Funny, how you could control people when, with one press of a remote, their brains were vaporized. There also weren’t a lot of options for most of the vampires being held.

He was one of the few without a collar. But he needed to be able to dematerialize back and forth to Caldwell to make this deal, and there was no ghosting around when you had a band of steel around your throat.

And the Executioner wasn’t worried about him bolting. The fucker had leverage over him, the kind of thing that was just as good as an explosive necklace. But it wasn’t going to last much longer so he was biding his time. With one death, he was free—and he was of half a mind to take care of the Grim Reaper’s work himself. It would be a mercy killing at this point, anyway, two liberations for the price of a single slit throat.

Cheap, all things considering.

Up ahead, the old human hospital building loomed like something out of a John Carpenter movie where everyone but the virtuous girl who didn’t have sex with her boyfriend died in creative, bloody ways.

God, he missed the eighties. Then again, the last time he’d been able to watch a TV or listen to a radio had been right before he’d been thrown into the prison camp. So, yeah, he was current as of the spring of 1983. And maybe he didn’t miss the era; he missed . . . life and the simple freedoms he had taken for granted.

Lucan stopped at the worn stone steps of the sanatorium’s entrance. The central core of the building was a tower of closed windows, the floors rising up like a blocky spear, the tip of which was a tower topped with a lightning rod. On either side of this torso, there were two five-story wings of open porches, each extending at a wide angle to catch the prevailing breeze for failing lungs.

The place had been built to treat the human tuberculosis patients who suffered such cruel, suffocating deaths through the 1800s and into the twentieth century. Back then, the treatment for the bacterial infestation was fresh air, and as much of it as you could stand, no matter the season. Well, that and hacking pieces of your lungs out, or cod-liver oil, or inhaling hemlock.

Until streptomycin and other drugs came to the rescue in the late forties.

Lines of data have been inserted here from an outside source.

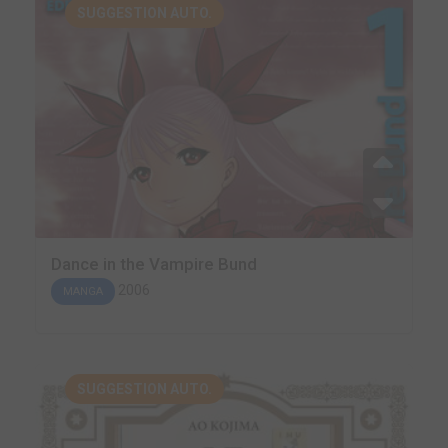
SUGGESTION AUTO.
Dance in the Vampire Bund
2006
MANGA
SUGGESTION AUTO.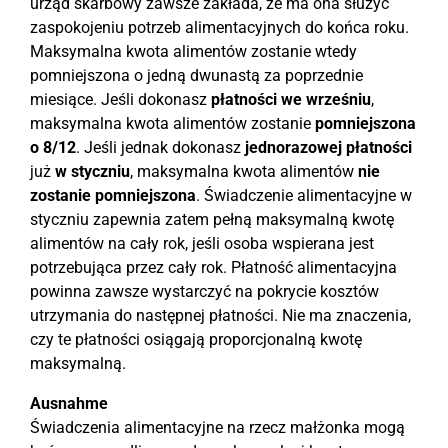
urząd skarbowy zawsze zakłada, że ma ona służyć
zaspokojeniu potrzeb alimentacyjnych do końca roku.
Maksymalna kwota alimentów zostanie wtedy
pomniejszona o jedną dwunastą za poprzednie
miesiące. Jeśli dokonasz
płatności we wrześniu
,
maksymalna kwota alimentów zostanie
pomniejszona
o 8/12
. Jeśli jednak dokonasz
jednorazowej płatności
już
w styczniu
, maksymalna kwota alimentów
nie
zostanie pomniejszona
. Świadczenie alimentacyjne w
styczniu zapewnia zatem pełną maksymalną kwotę
alimentów na cały rok, jeśli osoba wspierana jest
potrzebująca przez cały rok. Płatność alimentacyjna
powinna zawsze wystarczyć na pokrycie kosztów
utrzymania do następnej płatności. Nie ma znaczenia,
czy te płatności osiągają proporcjonalną kwotę
maksymalną.
Ausnahme
Świadczenia alimentacyjne na rzecz małżonka mogą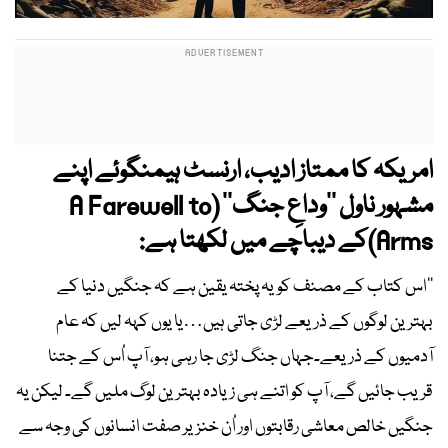
امریکہ کا ممتاز ادیب، ارنسٹ ہیمنگوئے اپنے
مشہور ناول ’’وداعِ جنگ‘‘ (A Farewell to
Arms)کے دیباچے میں لکھتا ہے:
’’اس کتاب کے مصنف کویہ پختہ یقین ہے کہ جنگیں دنیا کے
بہترین لوگوں کے ذریعے لڑی جاتی ہیں…یا یوں کہہ لیں کہ عام
آدمیوں کے ذریعے۔جہاں جنگ لڑی جا رہی ہو، آپ اُس کے جتنا
قریب جائیں گے، آپ کو اتنے ہی زیادہ بہترین لوگ ملیں گے۔ لیکن یہ
جنگیں خالص معاشی رقابتوں اور اُن خنزیر صفت انسانوں کی وجہ سے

Why did he know all that about those rats without tails and their coughs? He liked his trivia, even if it was about shit that didn’t affect vampires. Or vampire-wolven half-breeds.

The New York Times crossword puzzle had been his favorite.

Looking down the south wing, he measured the open porches that ran all the way to the far end. The patient rooms were behind the loggias, the rusted frames of the old hospital beds cluttering the tight spaces, all kinds of debris down the hallways and graffiti marking the stained and rotting walls. The north wing was the same, as was the administrative core that anchored the structure.